Well, you understand there is a major mystique about your cymbals.


[Laughter] Oh, really?


Are you kidding me?  I’ve even got a cymbal on my set I call Elvin.  So, yeah, sure—absolutely…there’s an Elvin Jones cymbal sound some of us have been inspired to pursue.  Myself, I’ve gone through hundreds of cymbals at a time of the same type, trying to discover general characteristics.  I’ve found that certain cymbals in certain sizes with particular profiles and bell shapes, in certain weight classes will have a common range of fundamental pitches, while the whole overtone series seems to derive from the relationship between the profile of the cymbal and the bell.  And you were an inspiration for that approach, because I was always very moved by the tonality of your drum kit; the manner in which you tuned the drums, and the relationship between drums and cymbals seemed very specific to my ears—it didn’t seem casual at all.  And your cymbals were very much a part of that. 

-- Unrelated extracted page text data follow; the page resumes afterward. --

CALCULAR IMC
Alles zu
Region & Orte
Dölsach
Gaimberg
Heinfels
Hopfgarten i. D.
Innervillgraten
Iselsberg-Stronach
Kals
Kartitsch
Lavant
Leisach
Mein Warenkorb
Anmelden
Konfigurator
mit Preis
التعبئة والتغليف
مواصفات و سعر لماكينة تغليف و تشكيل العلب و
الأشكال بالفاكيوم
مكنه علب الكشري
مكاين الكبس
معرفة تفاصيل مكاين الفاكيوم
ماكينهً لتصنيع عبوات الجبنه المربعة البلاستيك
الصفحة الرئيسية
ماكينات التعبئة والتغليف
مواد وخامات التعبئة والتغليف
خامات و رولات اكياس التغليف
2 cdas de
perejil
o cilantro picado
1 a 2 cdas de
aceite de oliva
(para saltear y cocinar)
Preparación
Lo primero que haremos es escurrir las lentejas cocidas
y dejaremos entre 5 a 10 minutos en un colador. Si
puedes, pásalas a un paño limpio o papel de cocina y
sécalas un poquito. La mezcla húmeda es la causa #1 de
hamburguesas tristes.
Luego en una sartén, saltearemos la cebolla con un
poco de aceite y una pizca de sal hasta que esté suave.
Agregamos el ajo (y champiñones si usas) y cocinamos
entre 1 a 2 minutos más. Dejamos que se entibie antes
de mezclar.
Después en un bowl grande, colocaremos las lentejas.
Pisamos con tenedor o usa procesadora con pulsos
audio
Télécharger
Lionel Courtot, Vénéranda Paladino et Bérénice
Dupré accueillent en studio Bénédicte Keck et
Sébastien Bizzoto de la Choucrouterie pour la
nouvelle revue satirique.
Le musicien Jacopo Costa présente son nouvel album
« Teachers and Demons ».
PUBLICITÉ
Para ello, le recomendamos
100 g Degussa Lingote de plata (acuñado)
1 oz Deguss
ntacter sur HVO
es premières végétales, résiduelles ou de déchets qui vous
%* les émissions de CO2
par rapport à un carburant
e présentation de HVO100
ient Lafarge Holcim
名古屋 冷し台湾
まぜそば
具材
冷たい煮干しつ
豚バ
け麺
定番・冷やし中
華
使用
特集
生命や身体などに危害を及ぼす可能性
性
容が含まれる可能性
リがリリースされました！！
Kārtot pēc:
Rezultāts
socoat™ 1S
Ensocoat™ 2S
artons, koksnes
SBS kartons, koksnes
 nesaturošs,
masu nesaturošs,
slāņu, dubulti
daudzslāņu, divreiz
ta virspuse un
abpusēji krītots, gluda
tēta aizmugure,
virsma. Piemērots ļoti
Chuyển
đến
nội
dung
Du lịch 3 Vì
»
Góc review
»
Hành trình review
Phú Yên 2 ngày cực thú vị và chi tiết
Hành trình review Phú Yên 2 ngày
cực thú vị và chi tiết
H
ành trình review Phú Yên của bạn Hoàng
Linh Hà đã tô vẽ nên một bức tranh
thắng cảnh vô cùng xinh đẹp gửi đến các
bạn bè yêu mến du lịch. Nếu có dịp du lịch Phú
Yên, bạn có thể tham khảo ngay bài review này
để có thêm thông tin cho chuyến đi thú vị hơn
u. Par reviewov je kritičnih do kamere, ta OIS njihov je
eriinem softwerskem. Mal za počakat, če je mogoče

I don’t doubt that method is valid; it’s just that I’ve never really had that kind of time or that kind of patience to just go through two dozen cymbals and try them all [laughter].  Phil Grant had an explanation to me about judging cymbals, and I found that worked just as well as looking for a specific pitch.  Gretsch sold cymbals to high schools, to philharmonic orchestras and to professional bands, as well as to jazz musicians, and Phil’s criteria was this.  He told me that “Some of these cymbals are band cymbals or orchestra cymbals—and it comes down to the weight, the thickness.  Some of them are so thick that even though you like the sound, and while it might be the right pitch, the damn thing is so thick—it takes such a stiff stroke to bring the sound out of it—that it just isn’t worth carrying around unless you want it for a specific purpose, like in a recording studio where you want this particular texture.”  But otherwise, they would mark them “Medium-Thin” and “Heavy” and whatever. 


Elvin Jones At 75

Viewing The Drum Set As A Totality

“…As A Single Instrument,

Rather Than As A Bunch Of Components.”

© Jos L. Knaepen


I usually used the mediums.  I found that they were most consistent, at least for my tastes, and so based on those criteria I was able to consistently get very good cymbals.  And although I’ve tried others, I don’t know whether that was different or not, but if I found one that was too heavy, I would just drill some holes in it and make it a rivet cymbal, and leave it at that, use it that way rather than trying to work the stiffness out of it.  And so then, of course, that changes the texture.  If I had two of them, I could work it out in a few months by crashing them together.  When you really get one that will respond to everything, then a cymbal is a magnificent instrument.  Sometimes they’re very stiff, and you just have to play them a while.  It takes some time, sometimes as long as a year, to really break in a cymbal.  When at first if you’ve got a lot of them, of course, then it’s easy for you to say, “Oh, well, I’ll just put it aside, I won’t use it, or I’ll exchange it or something else.”  But if you persist it’ll gradually break in.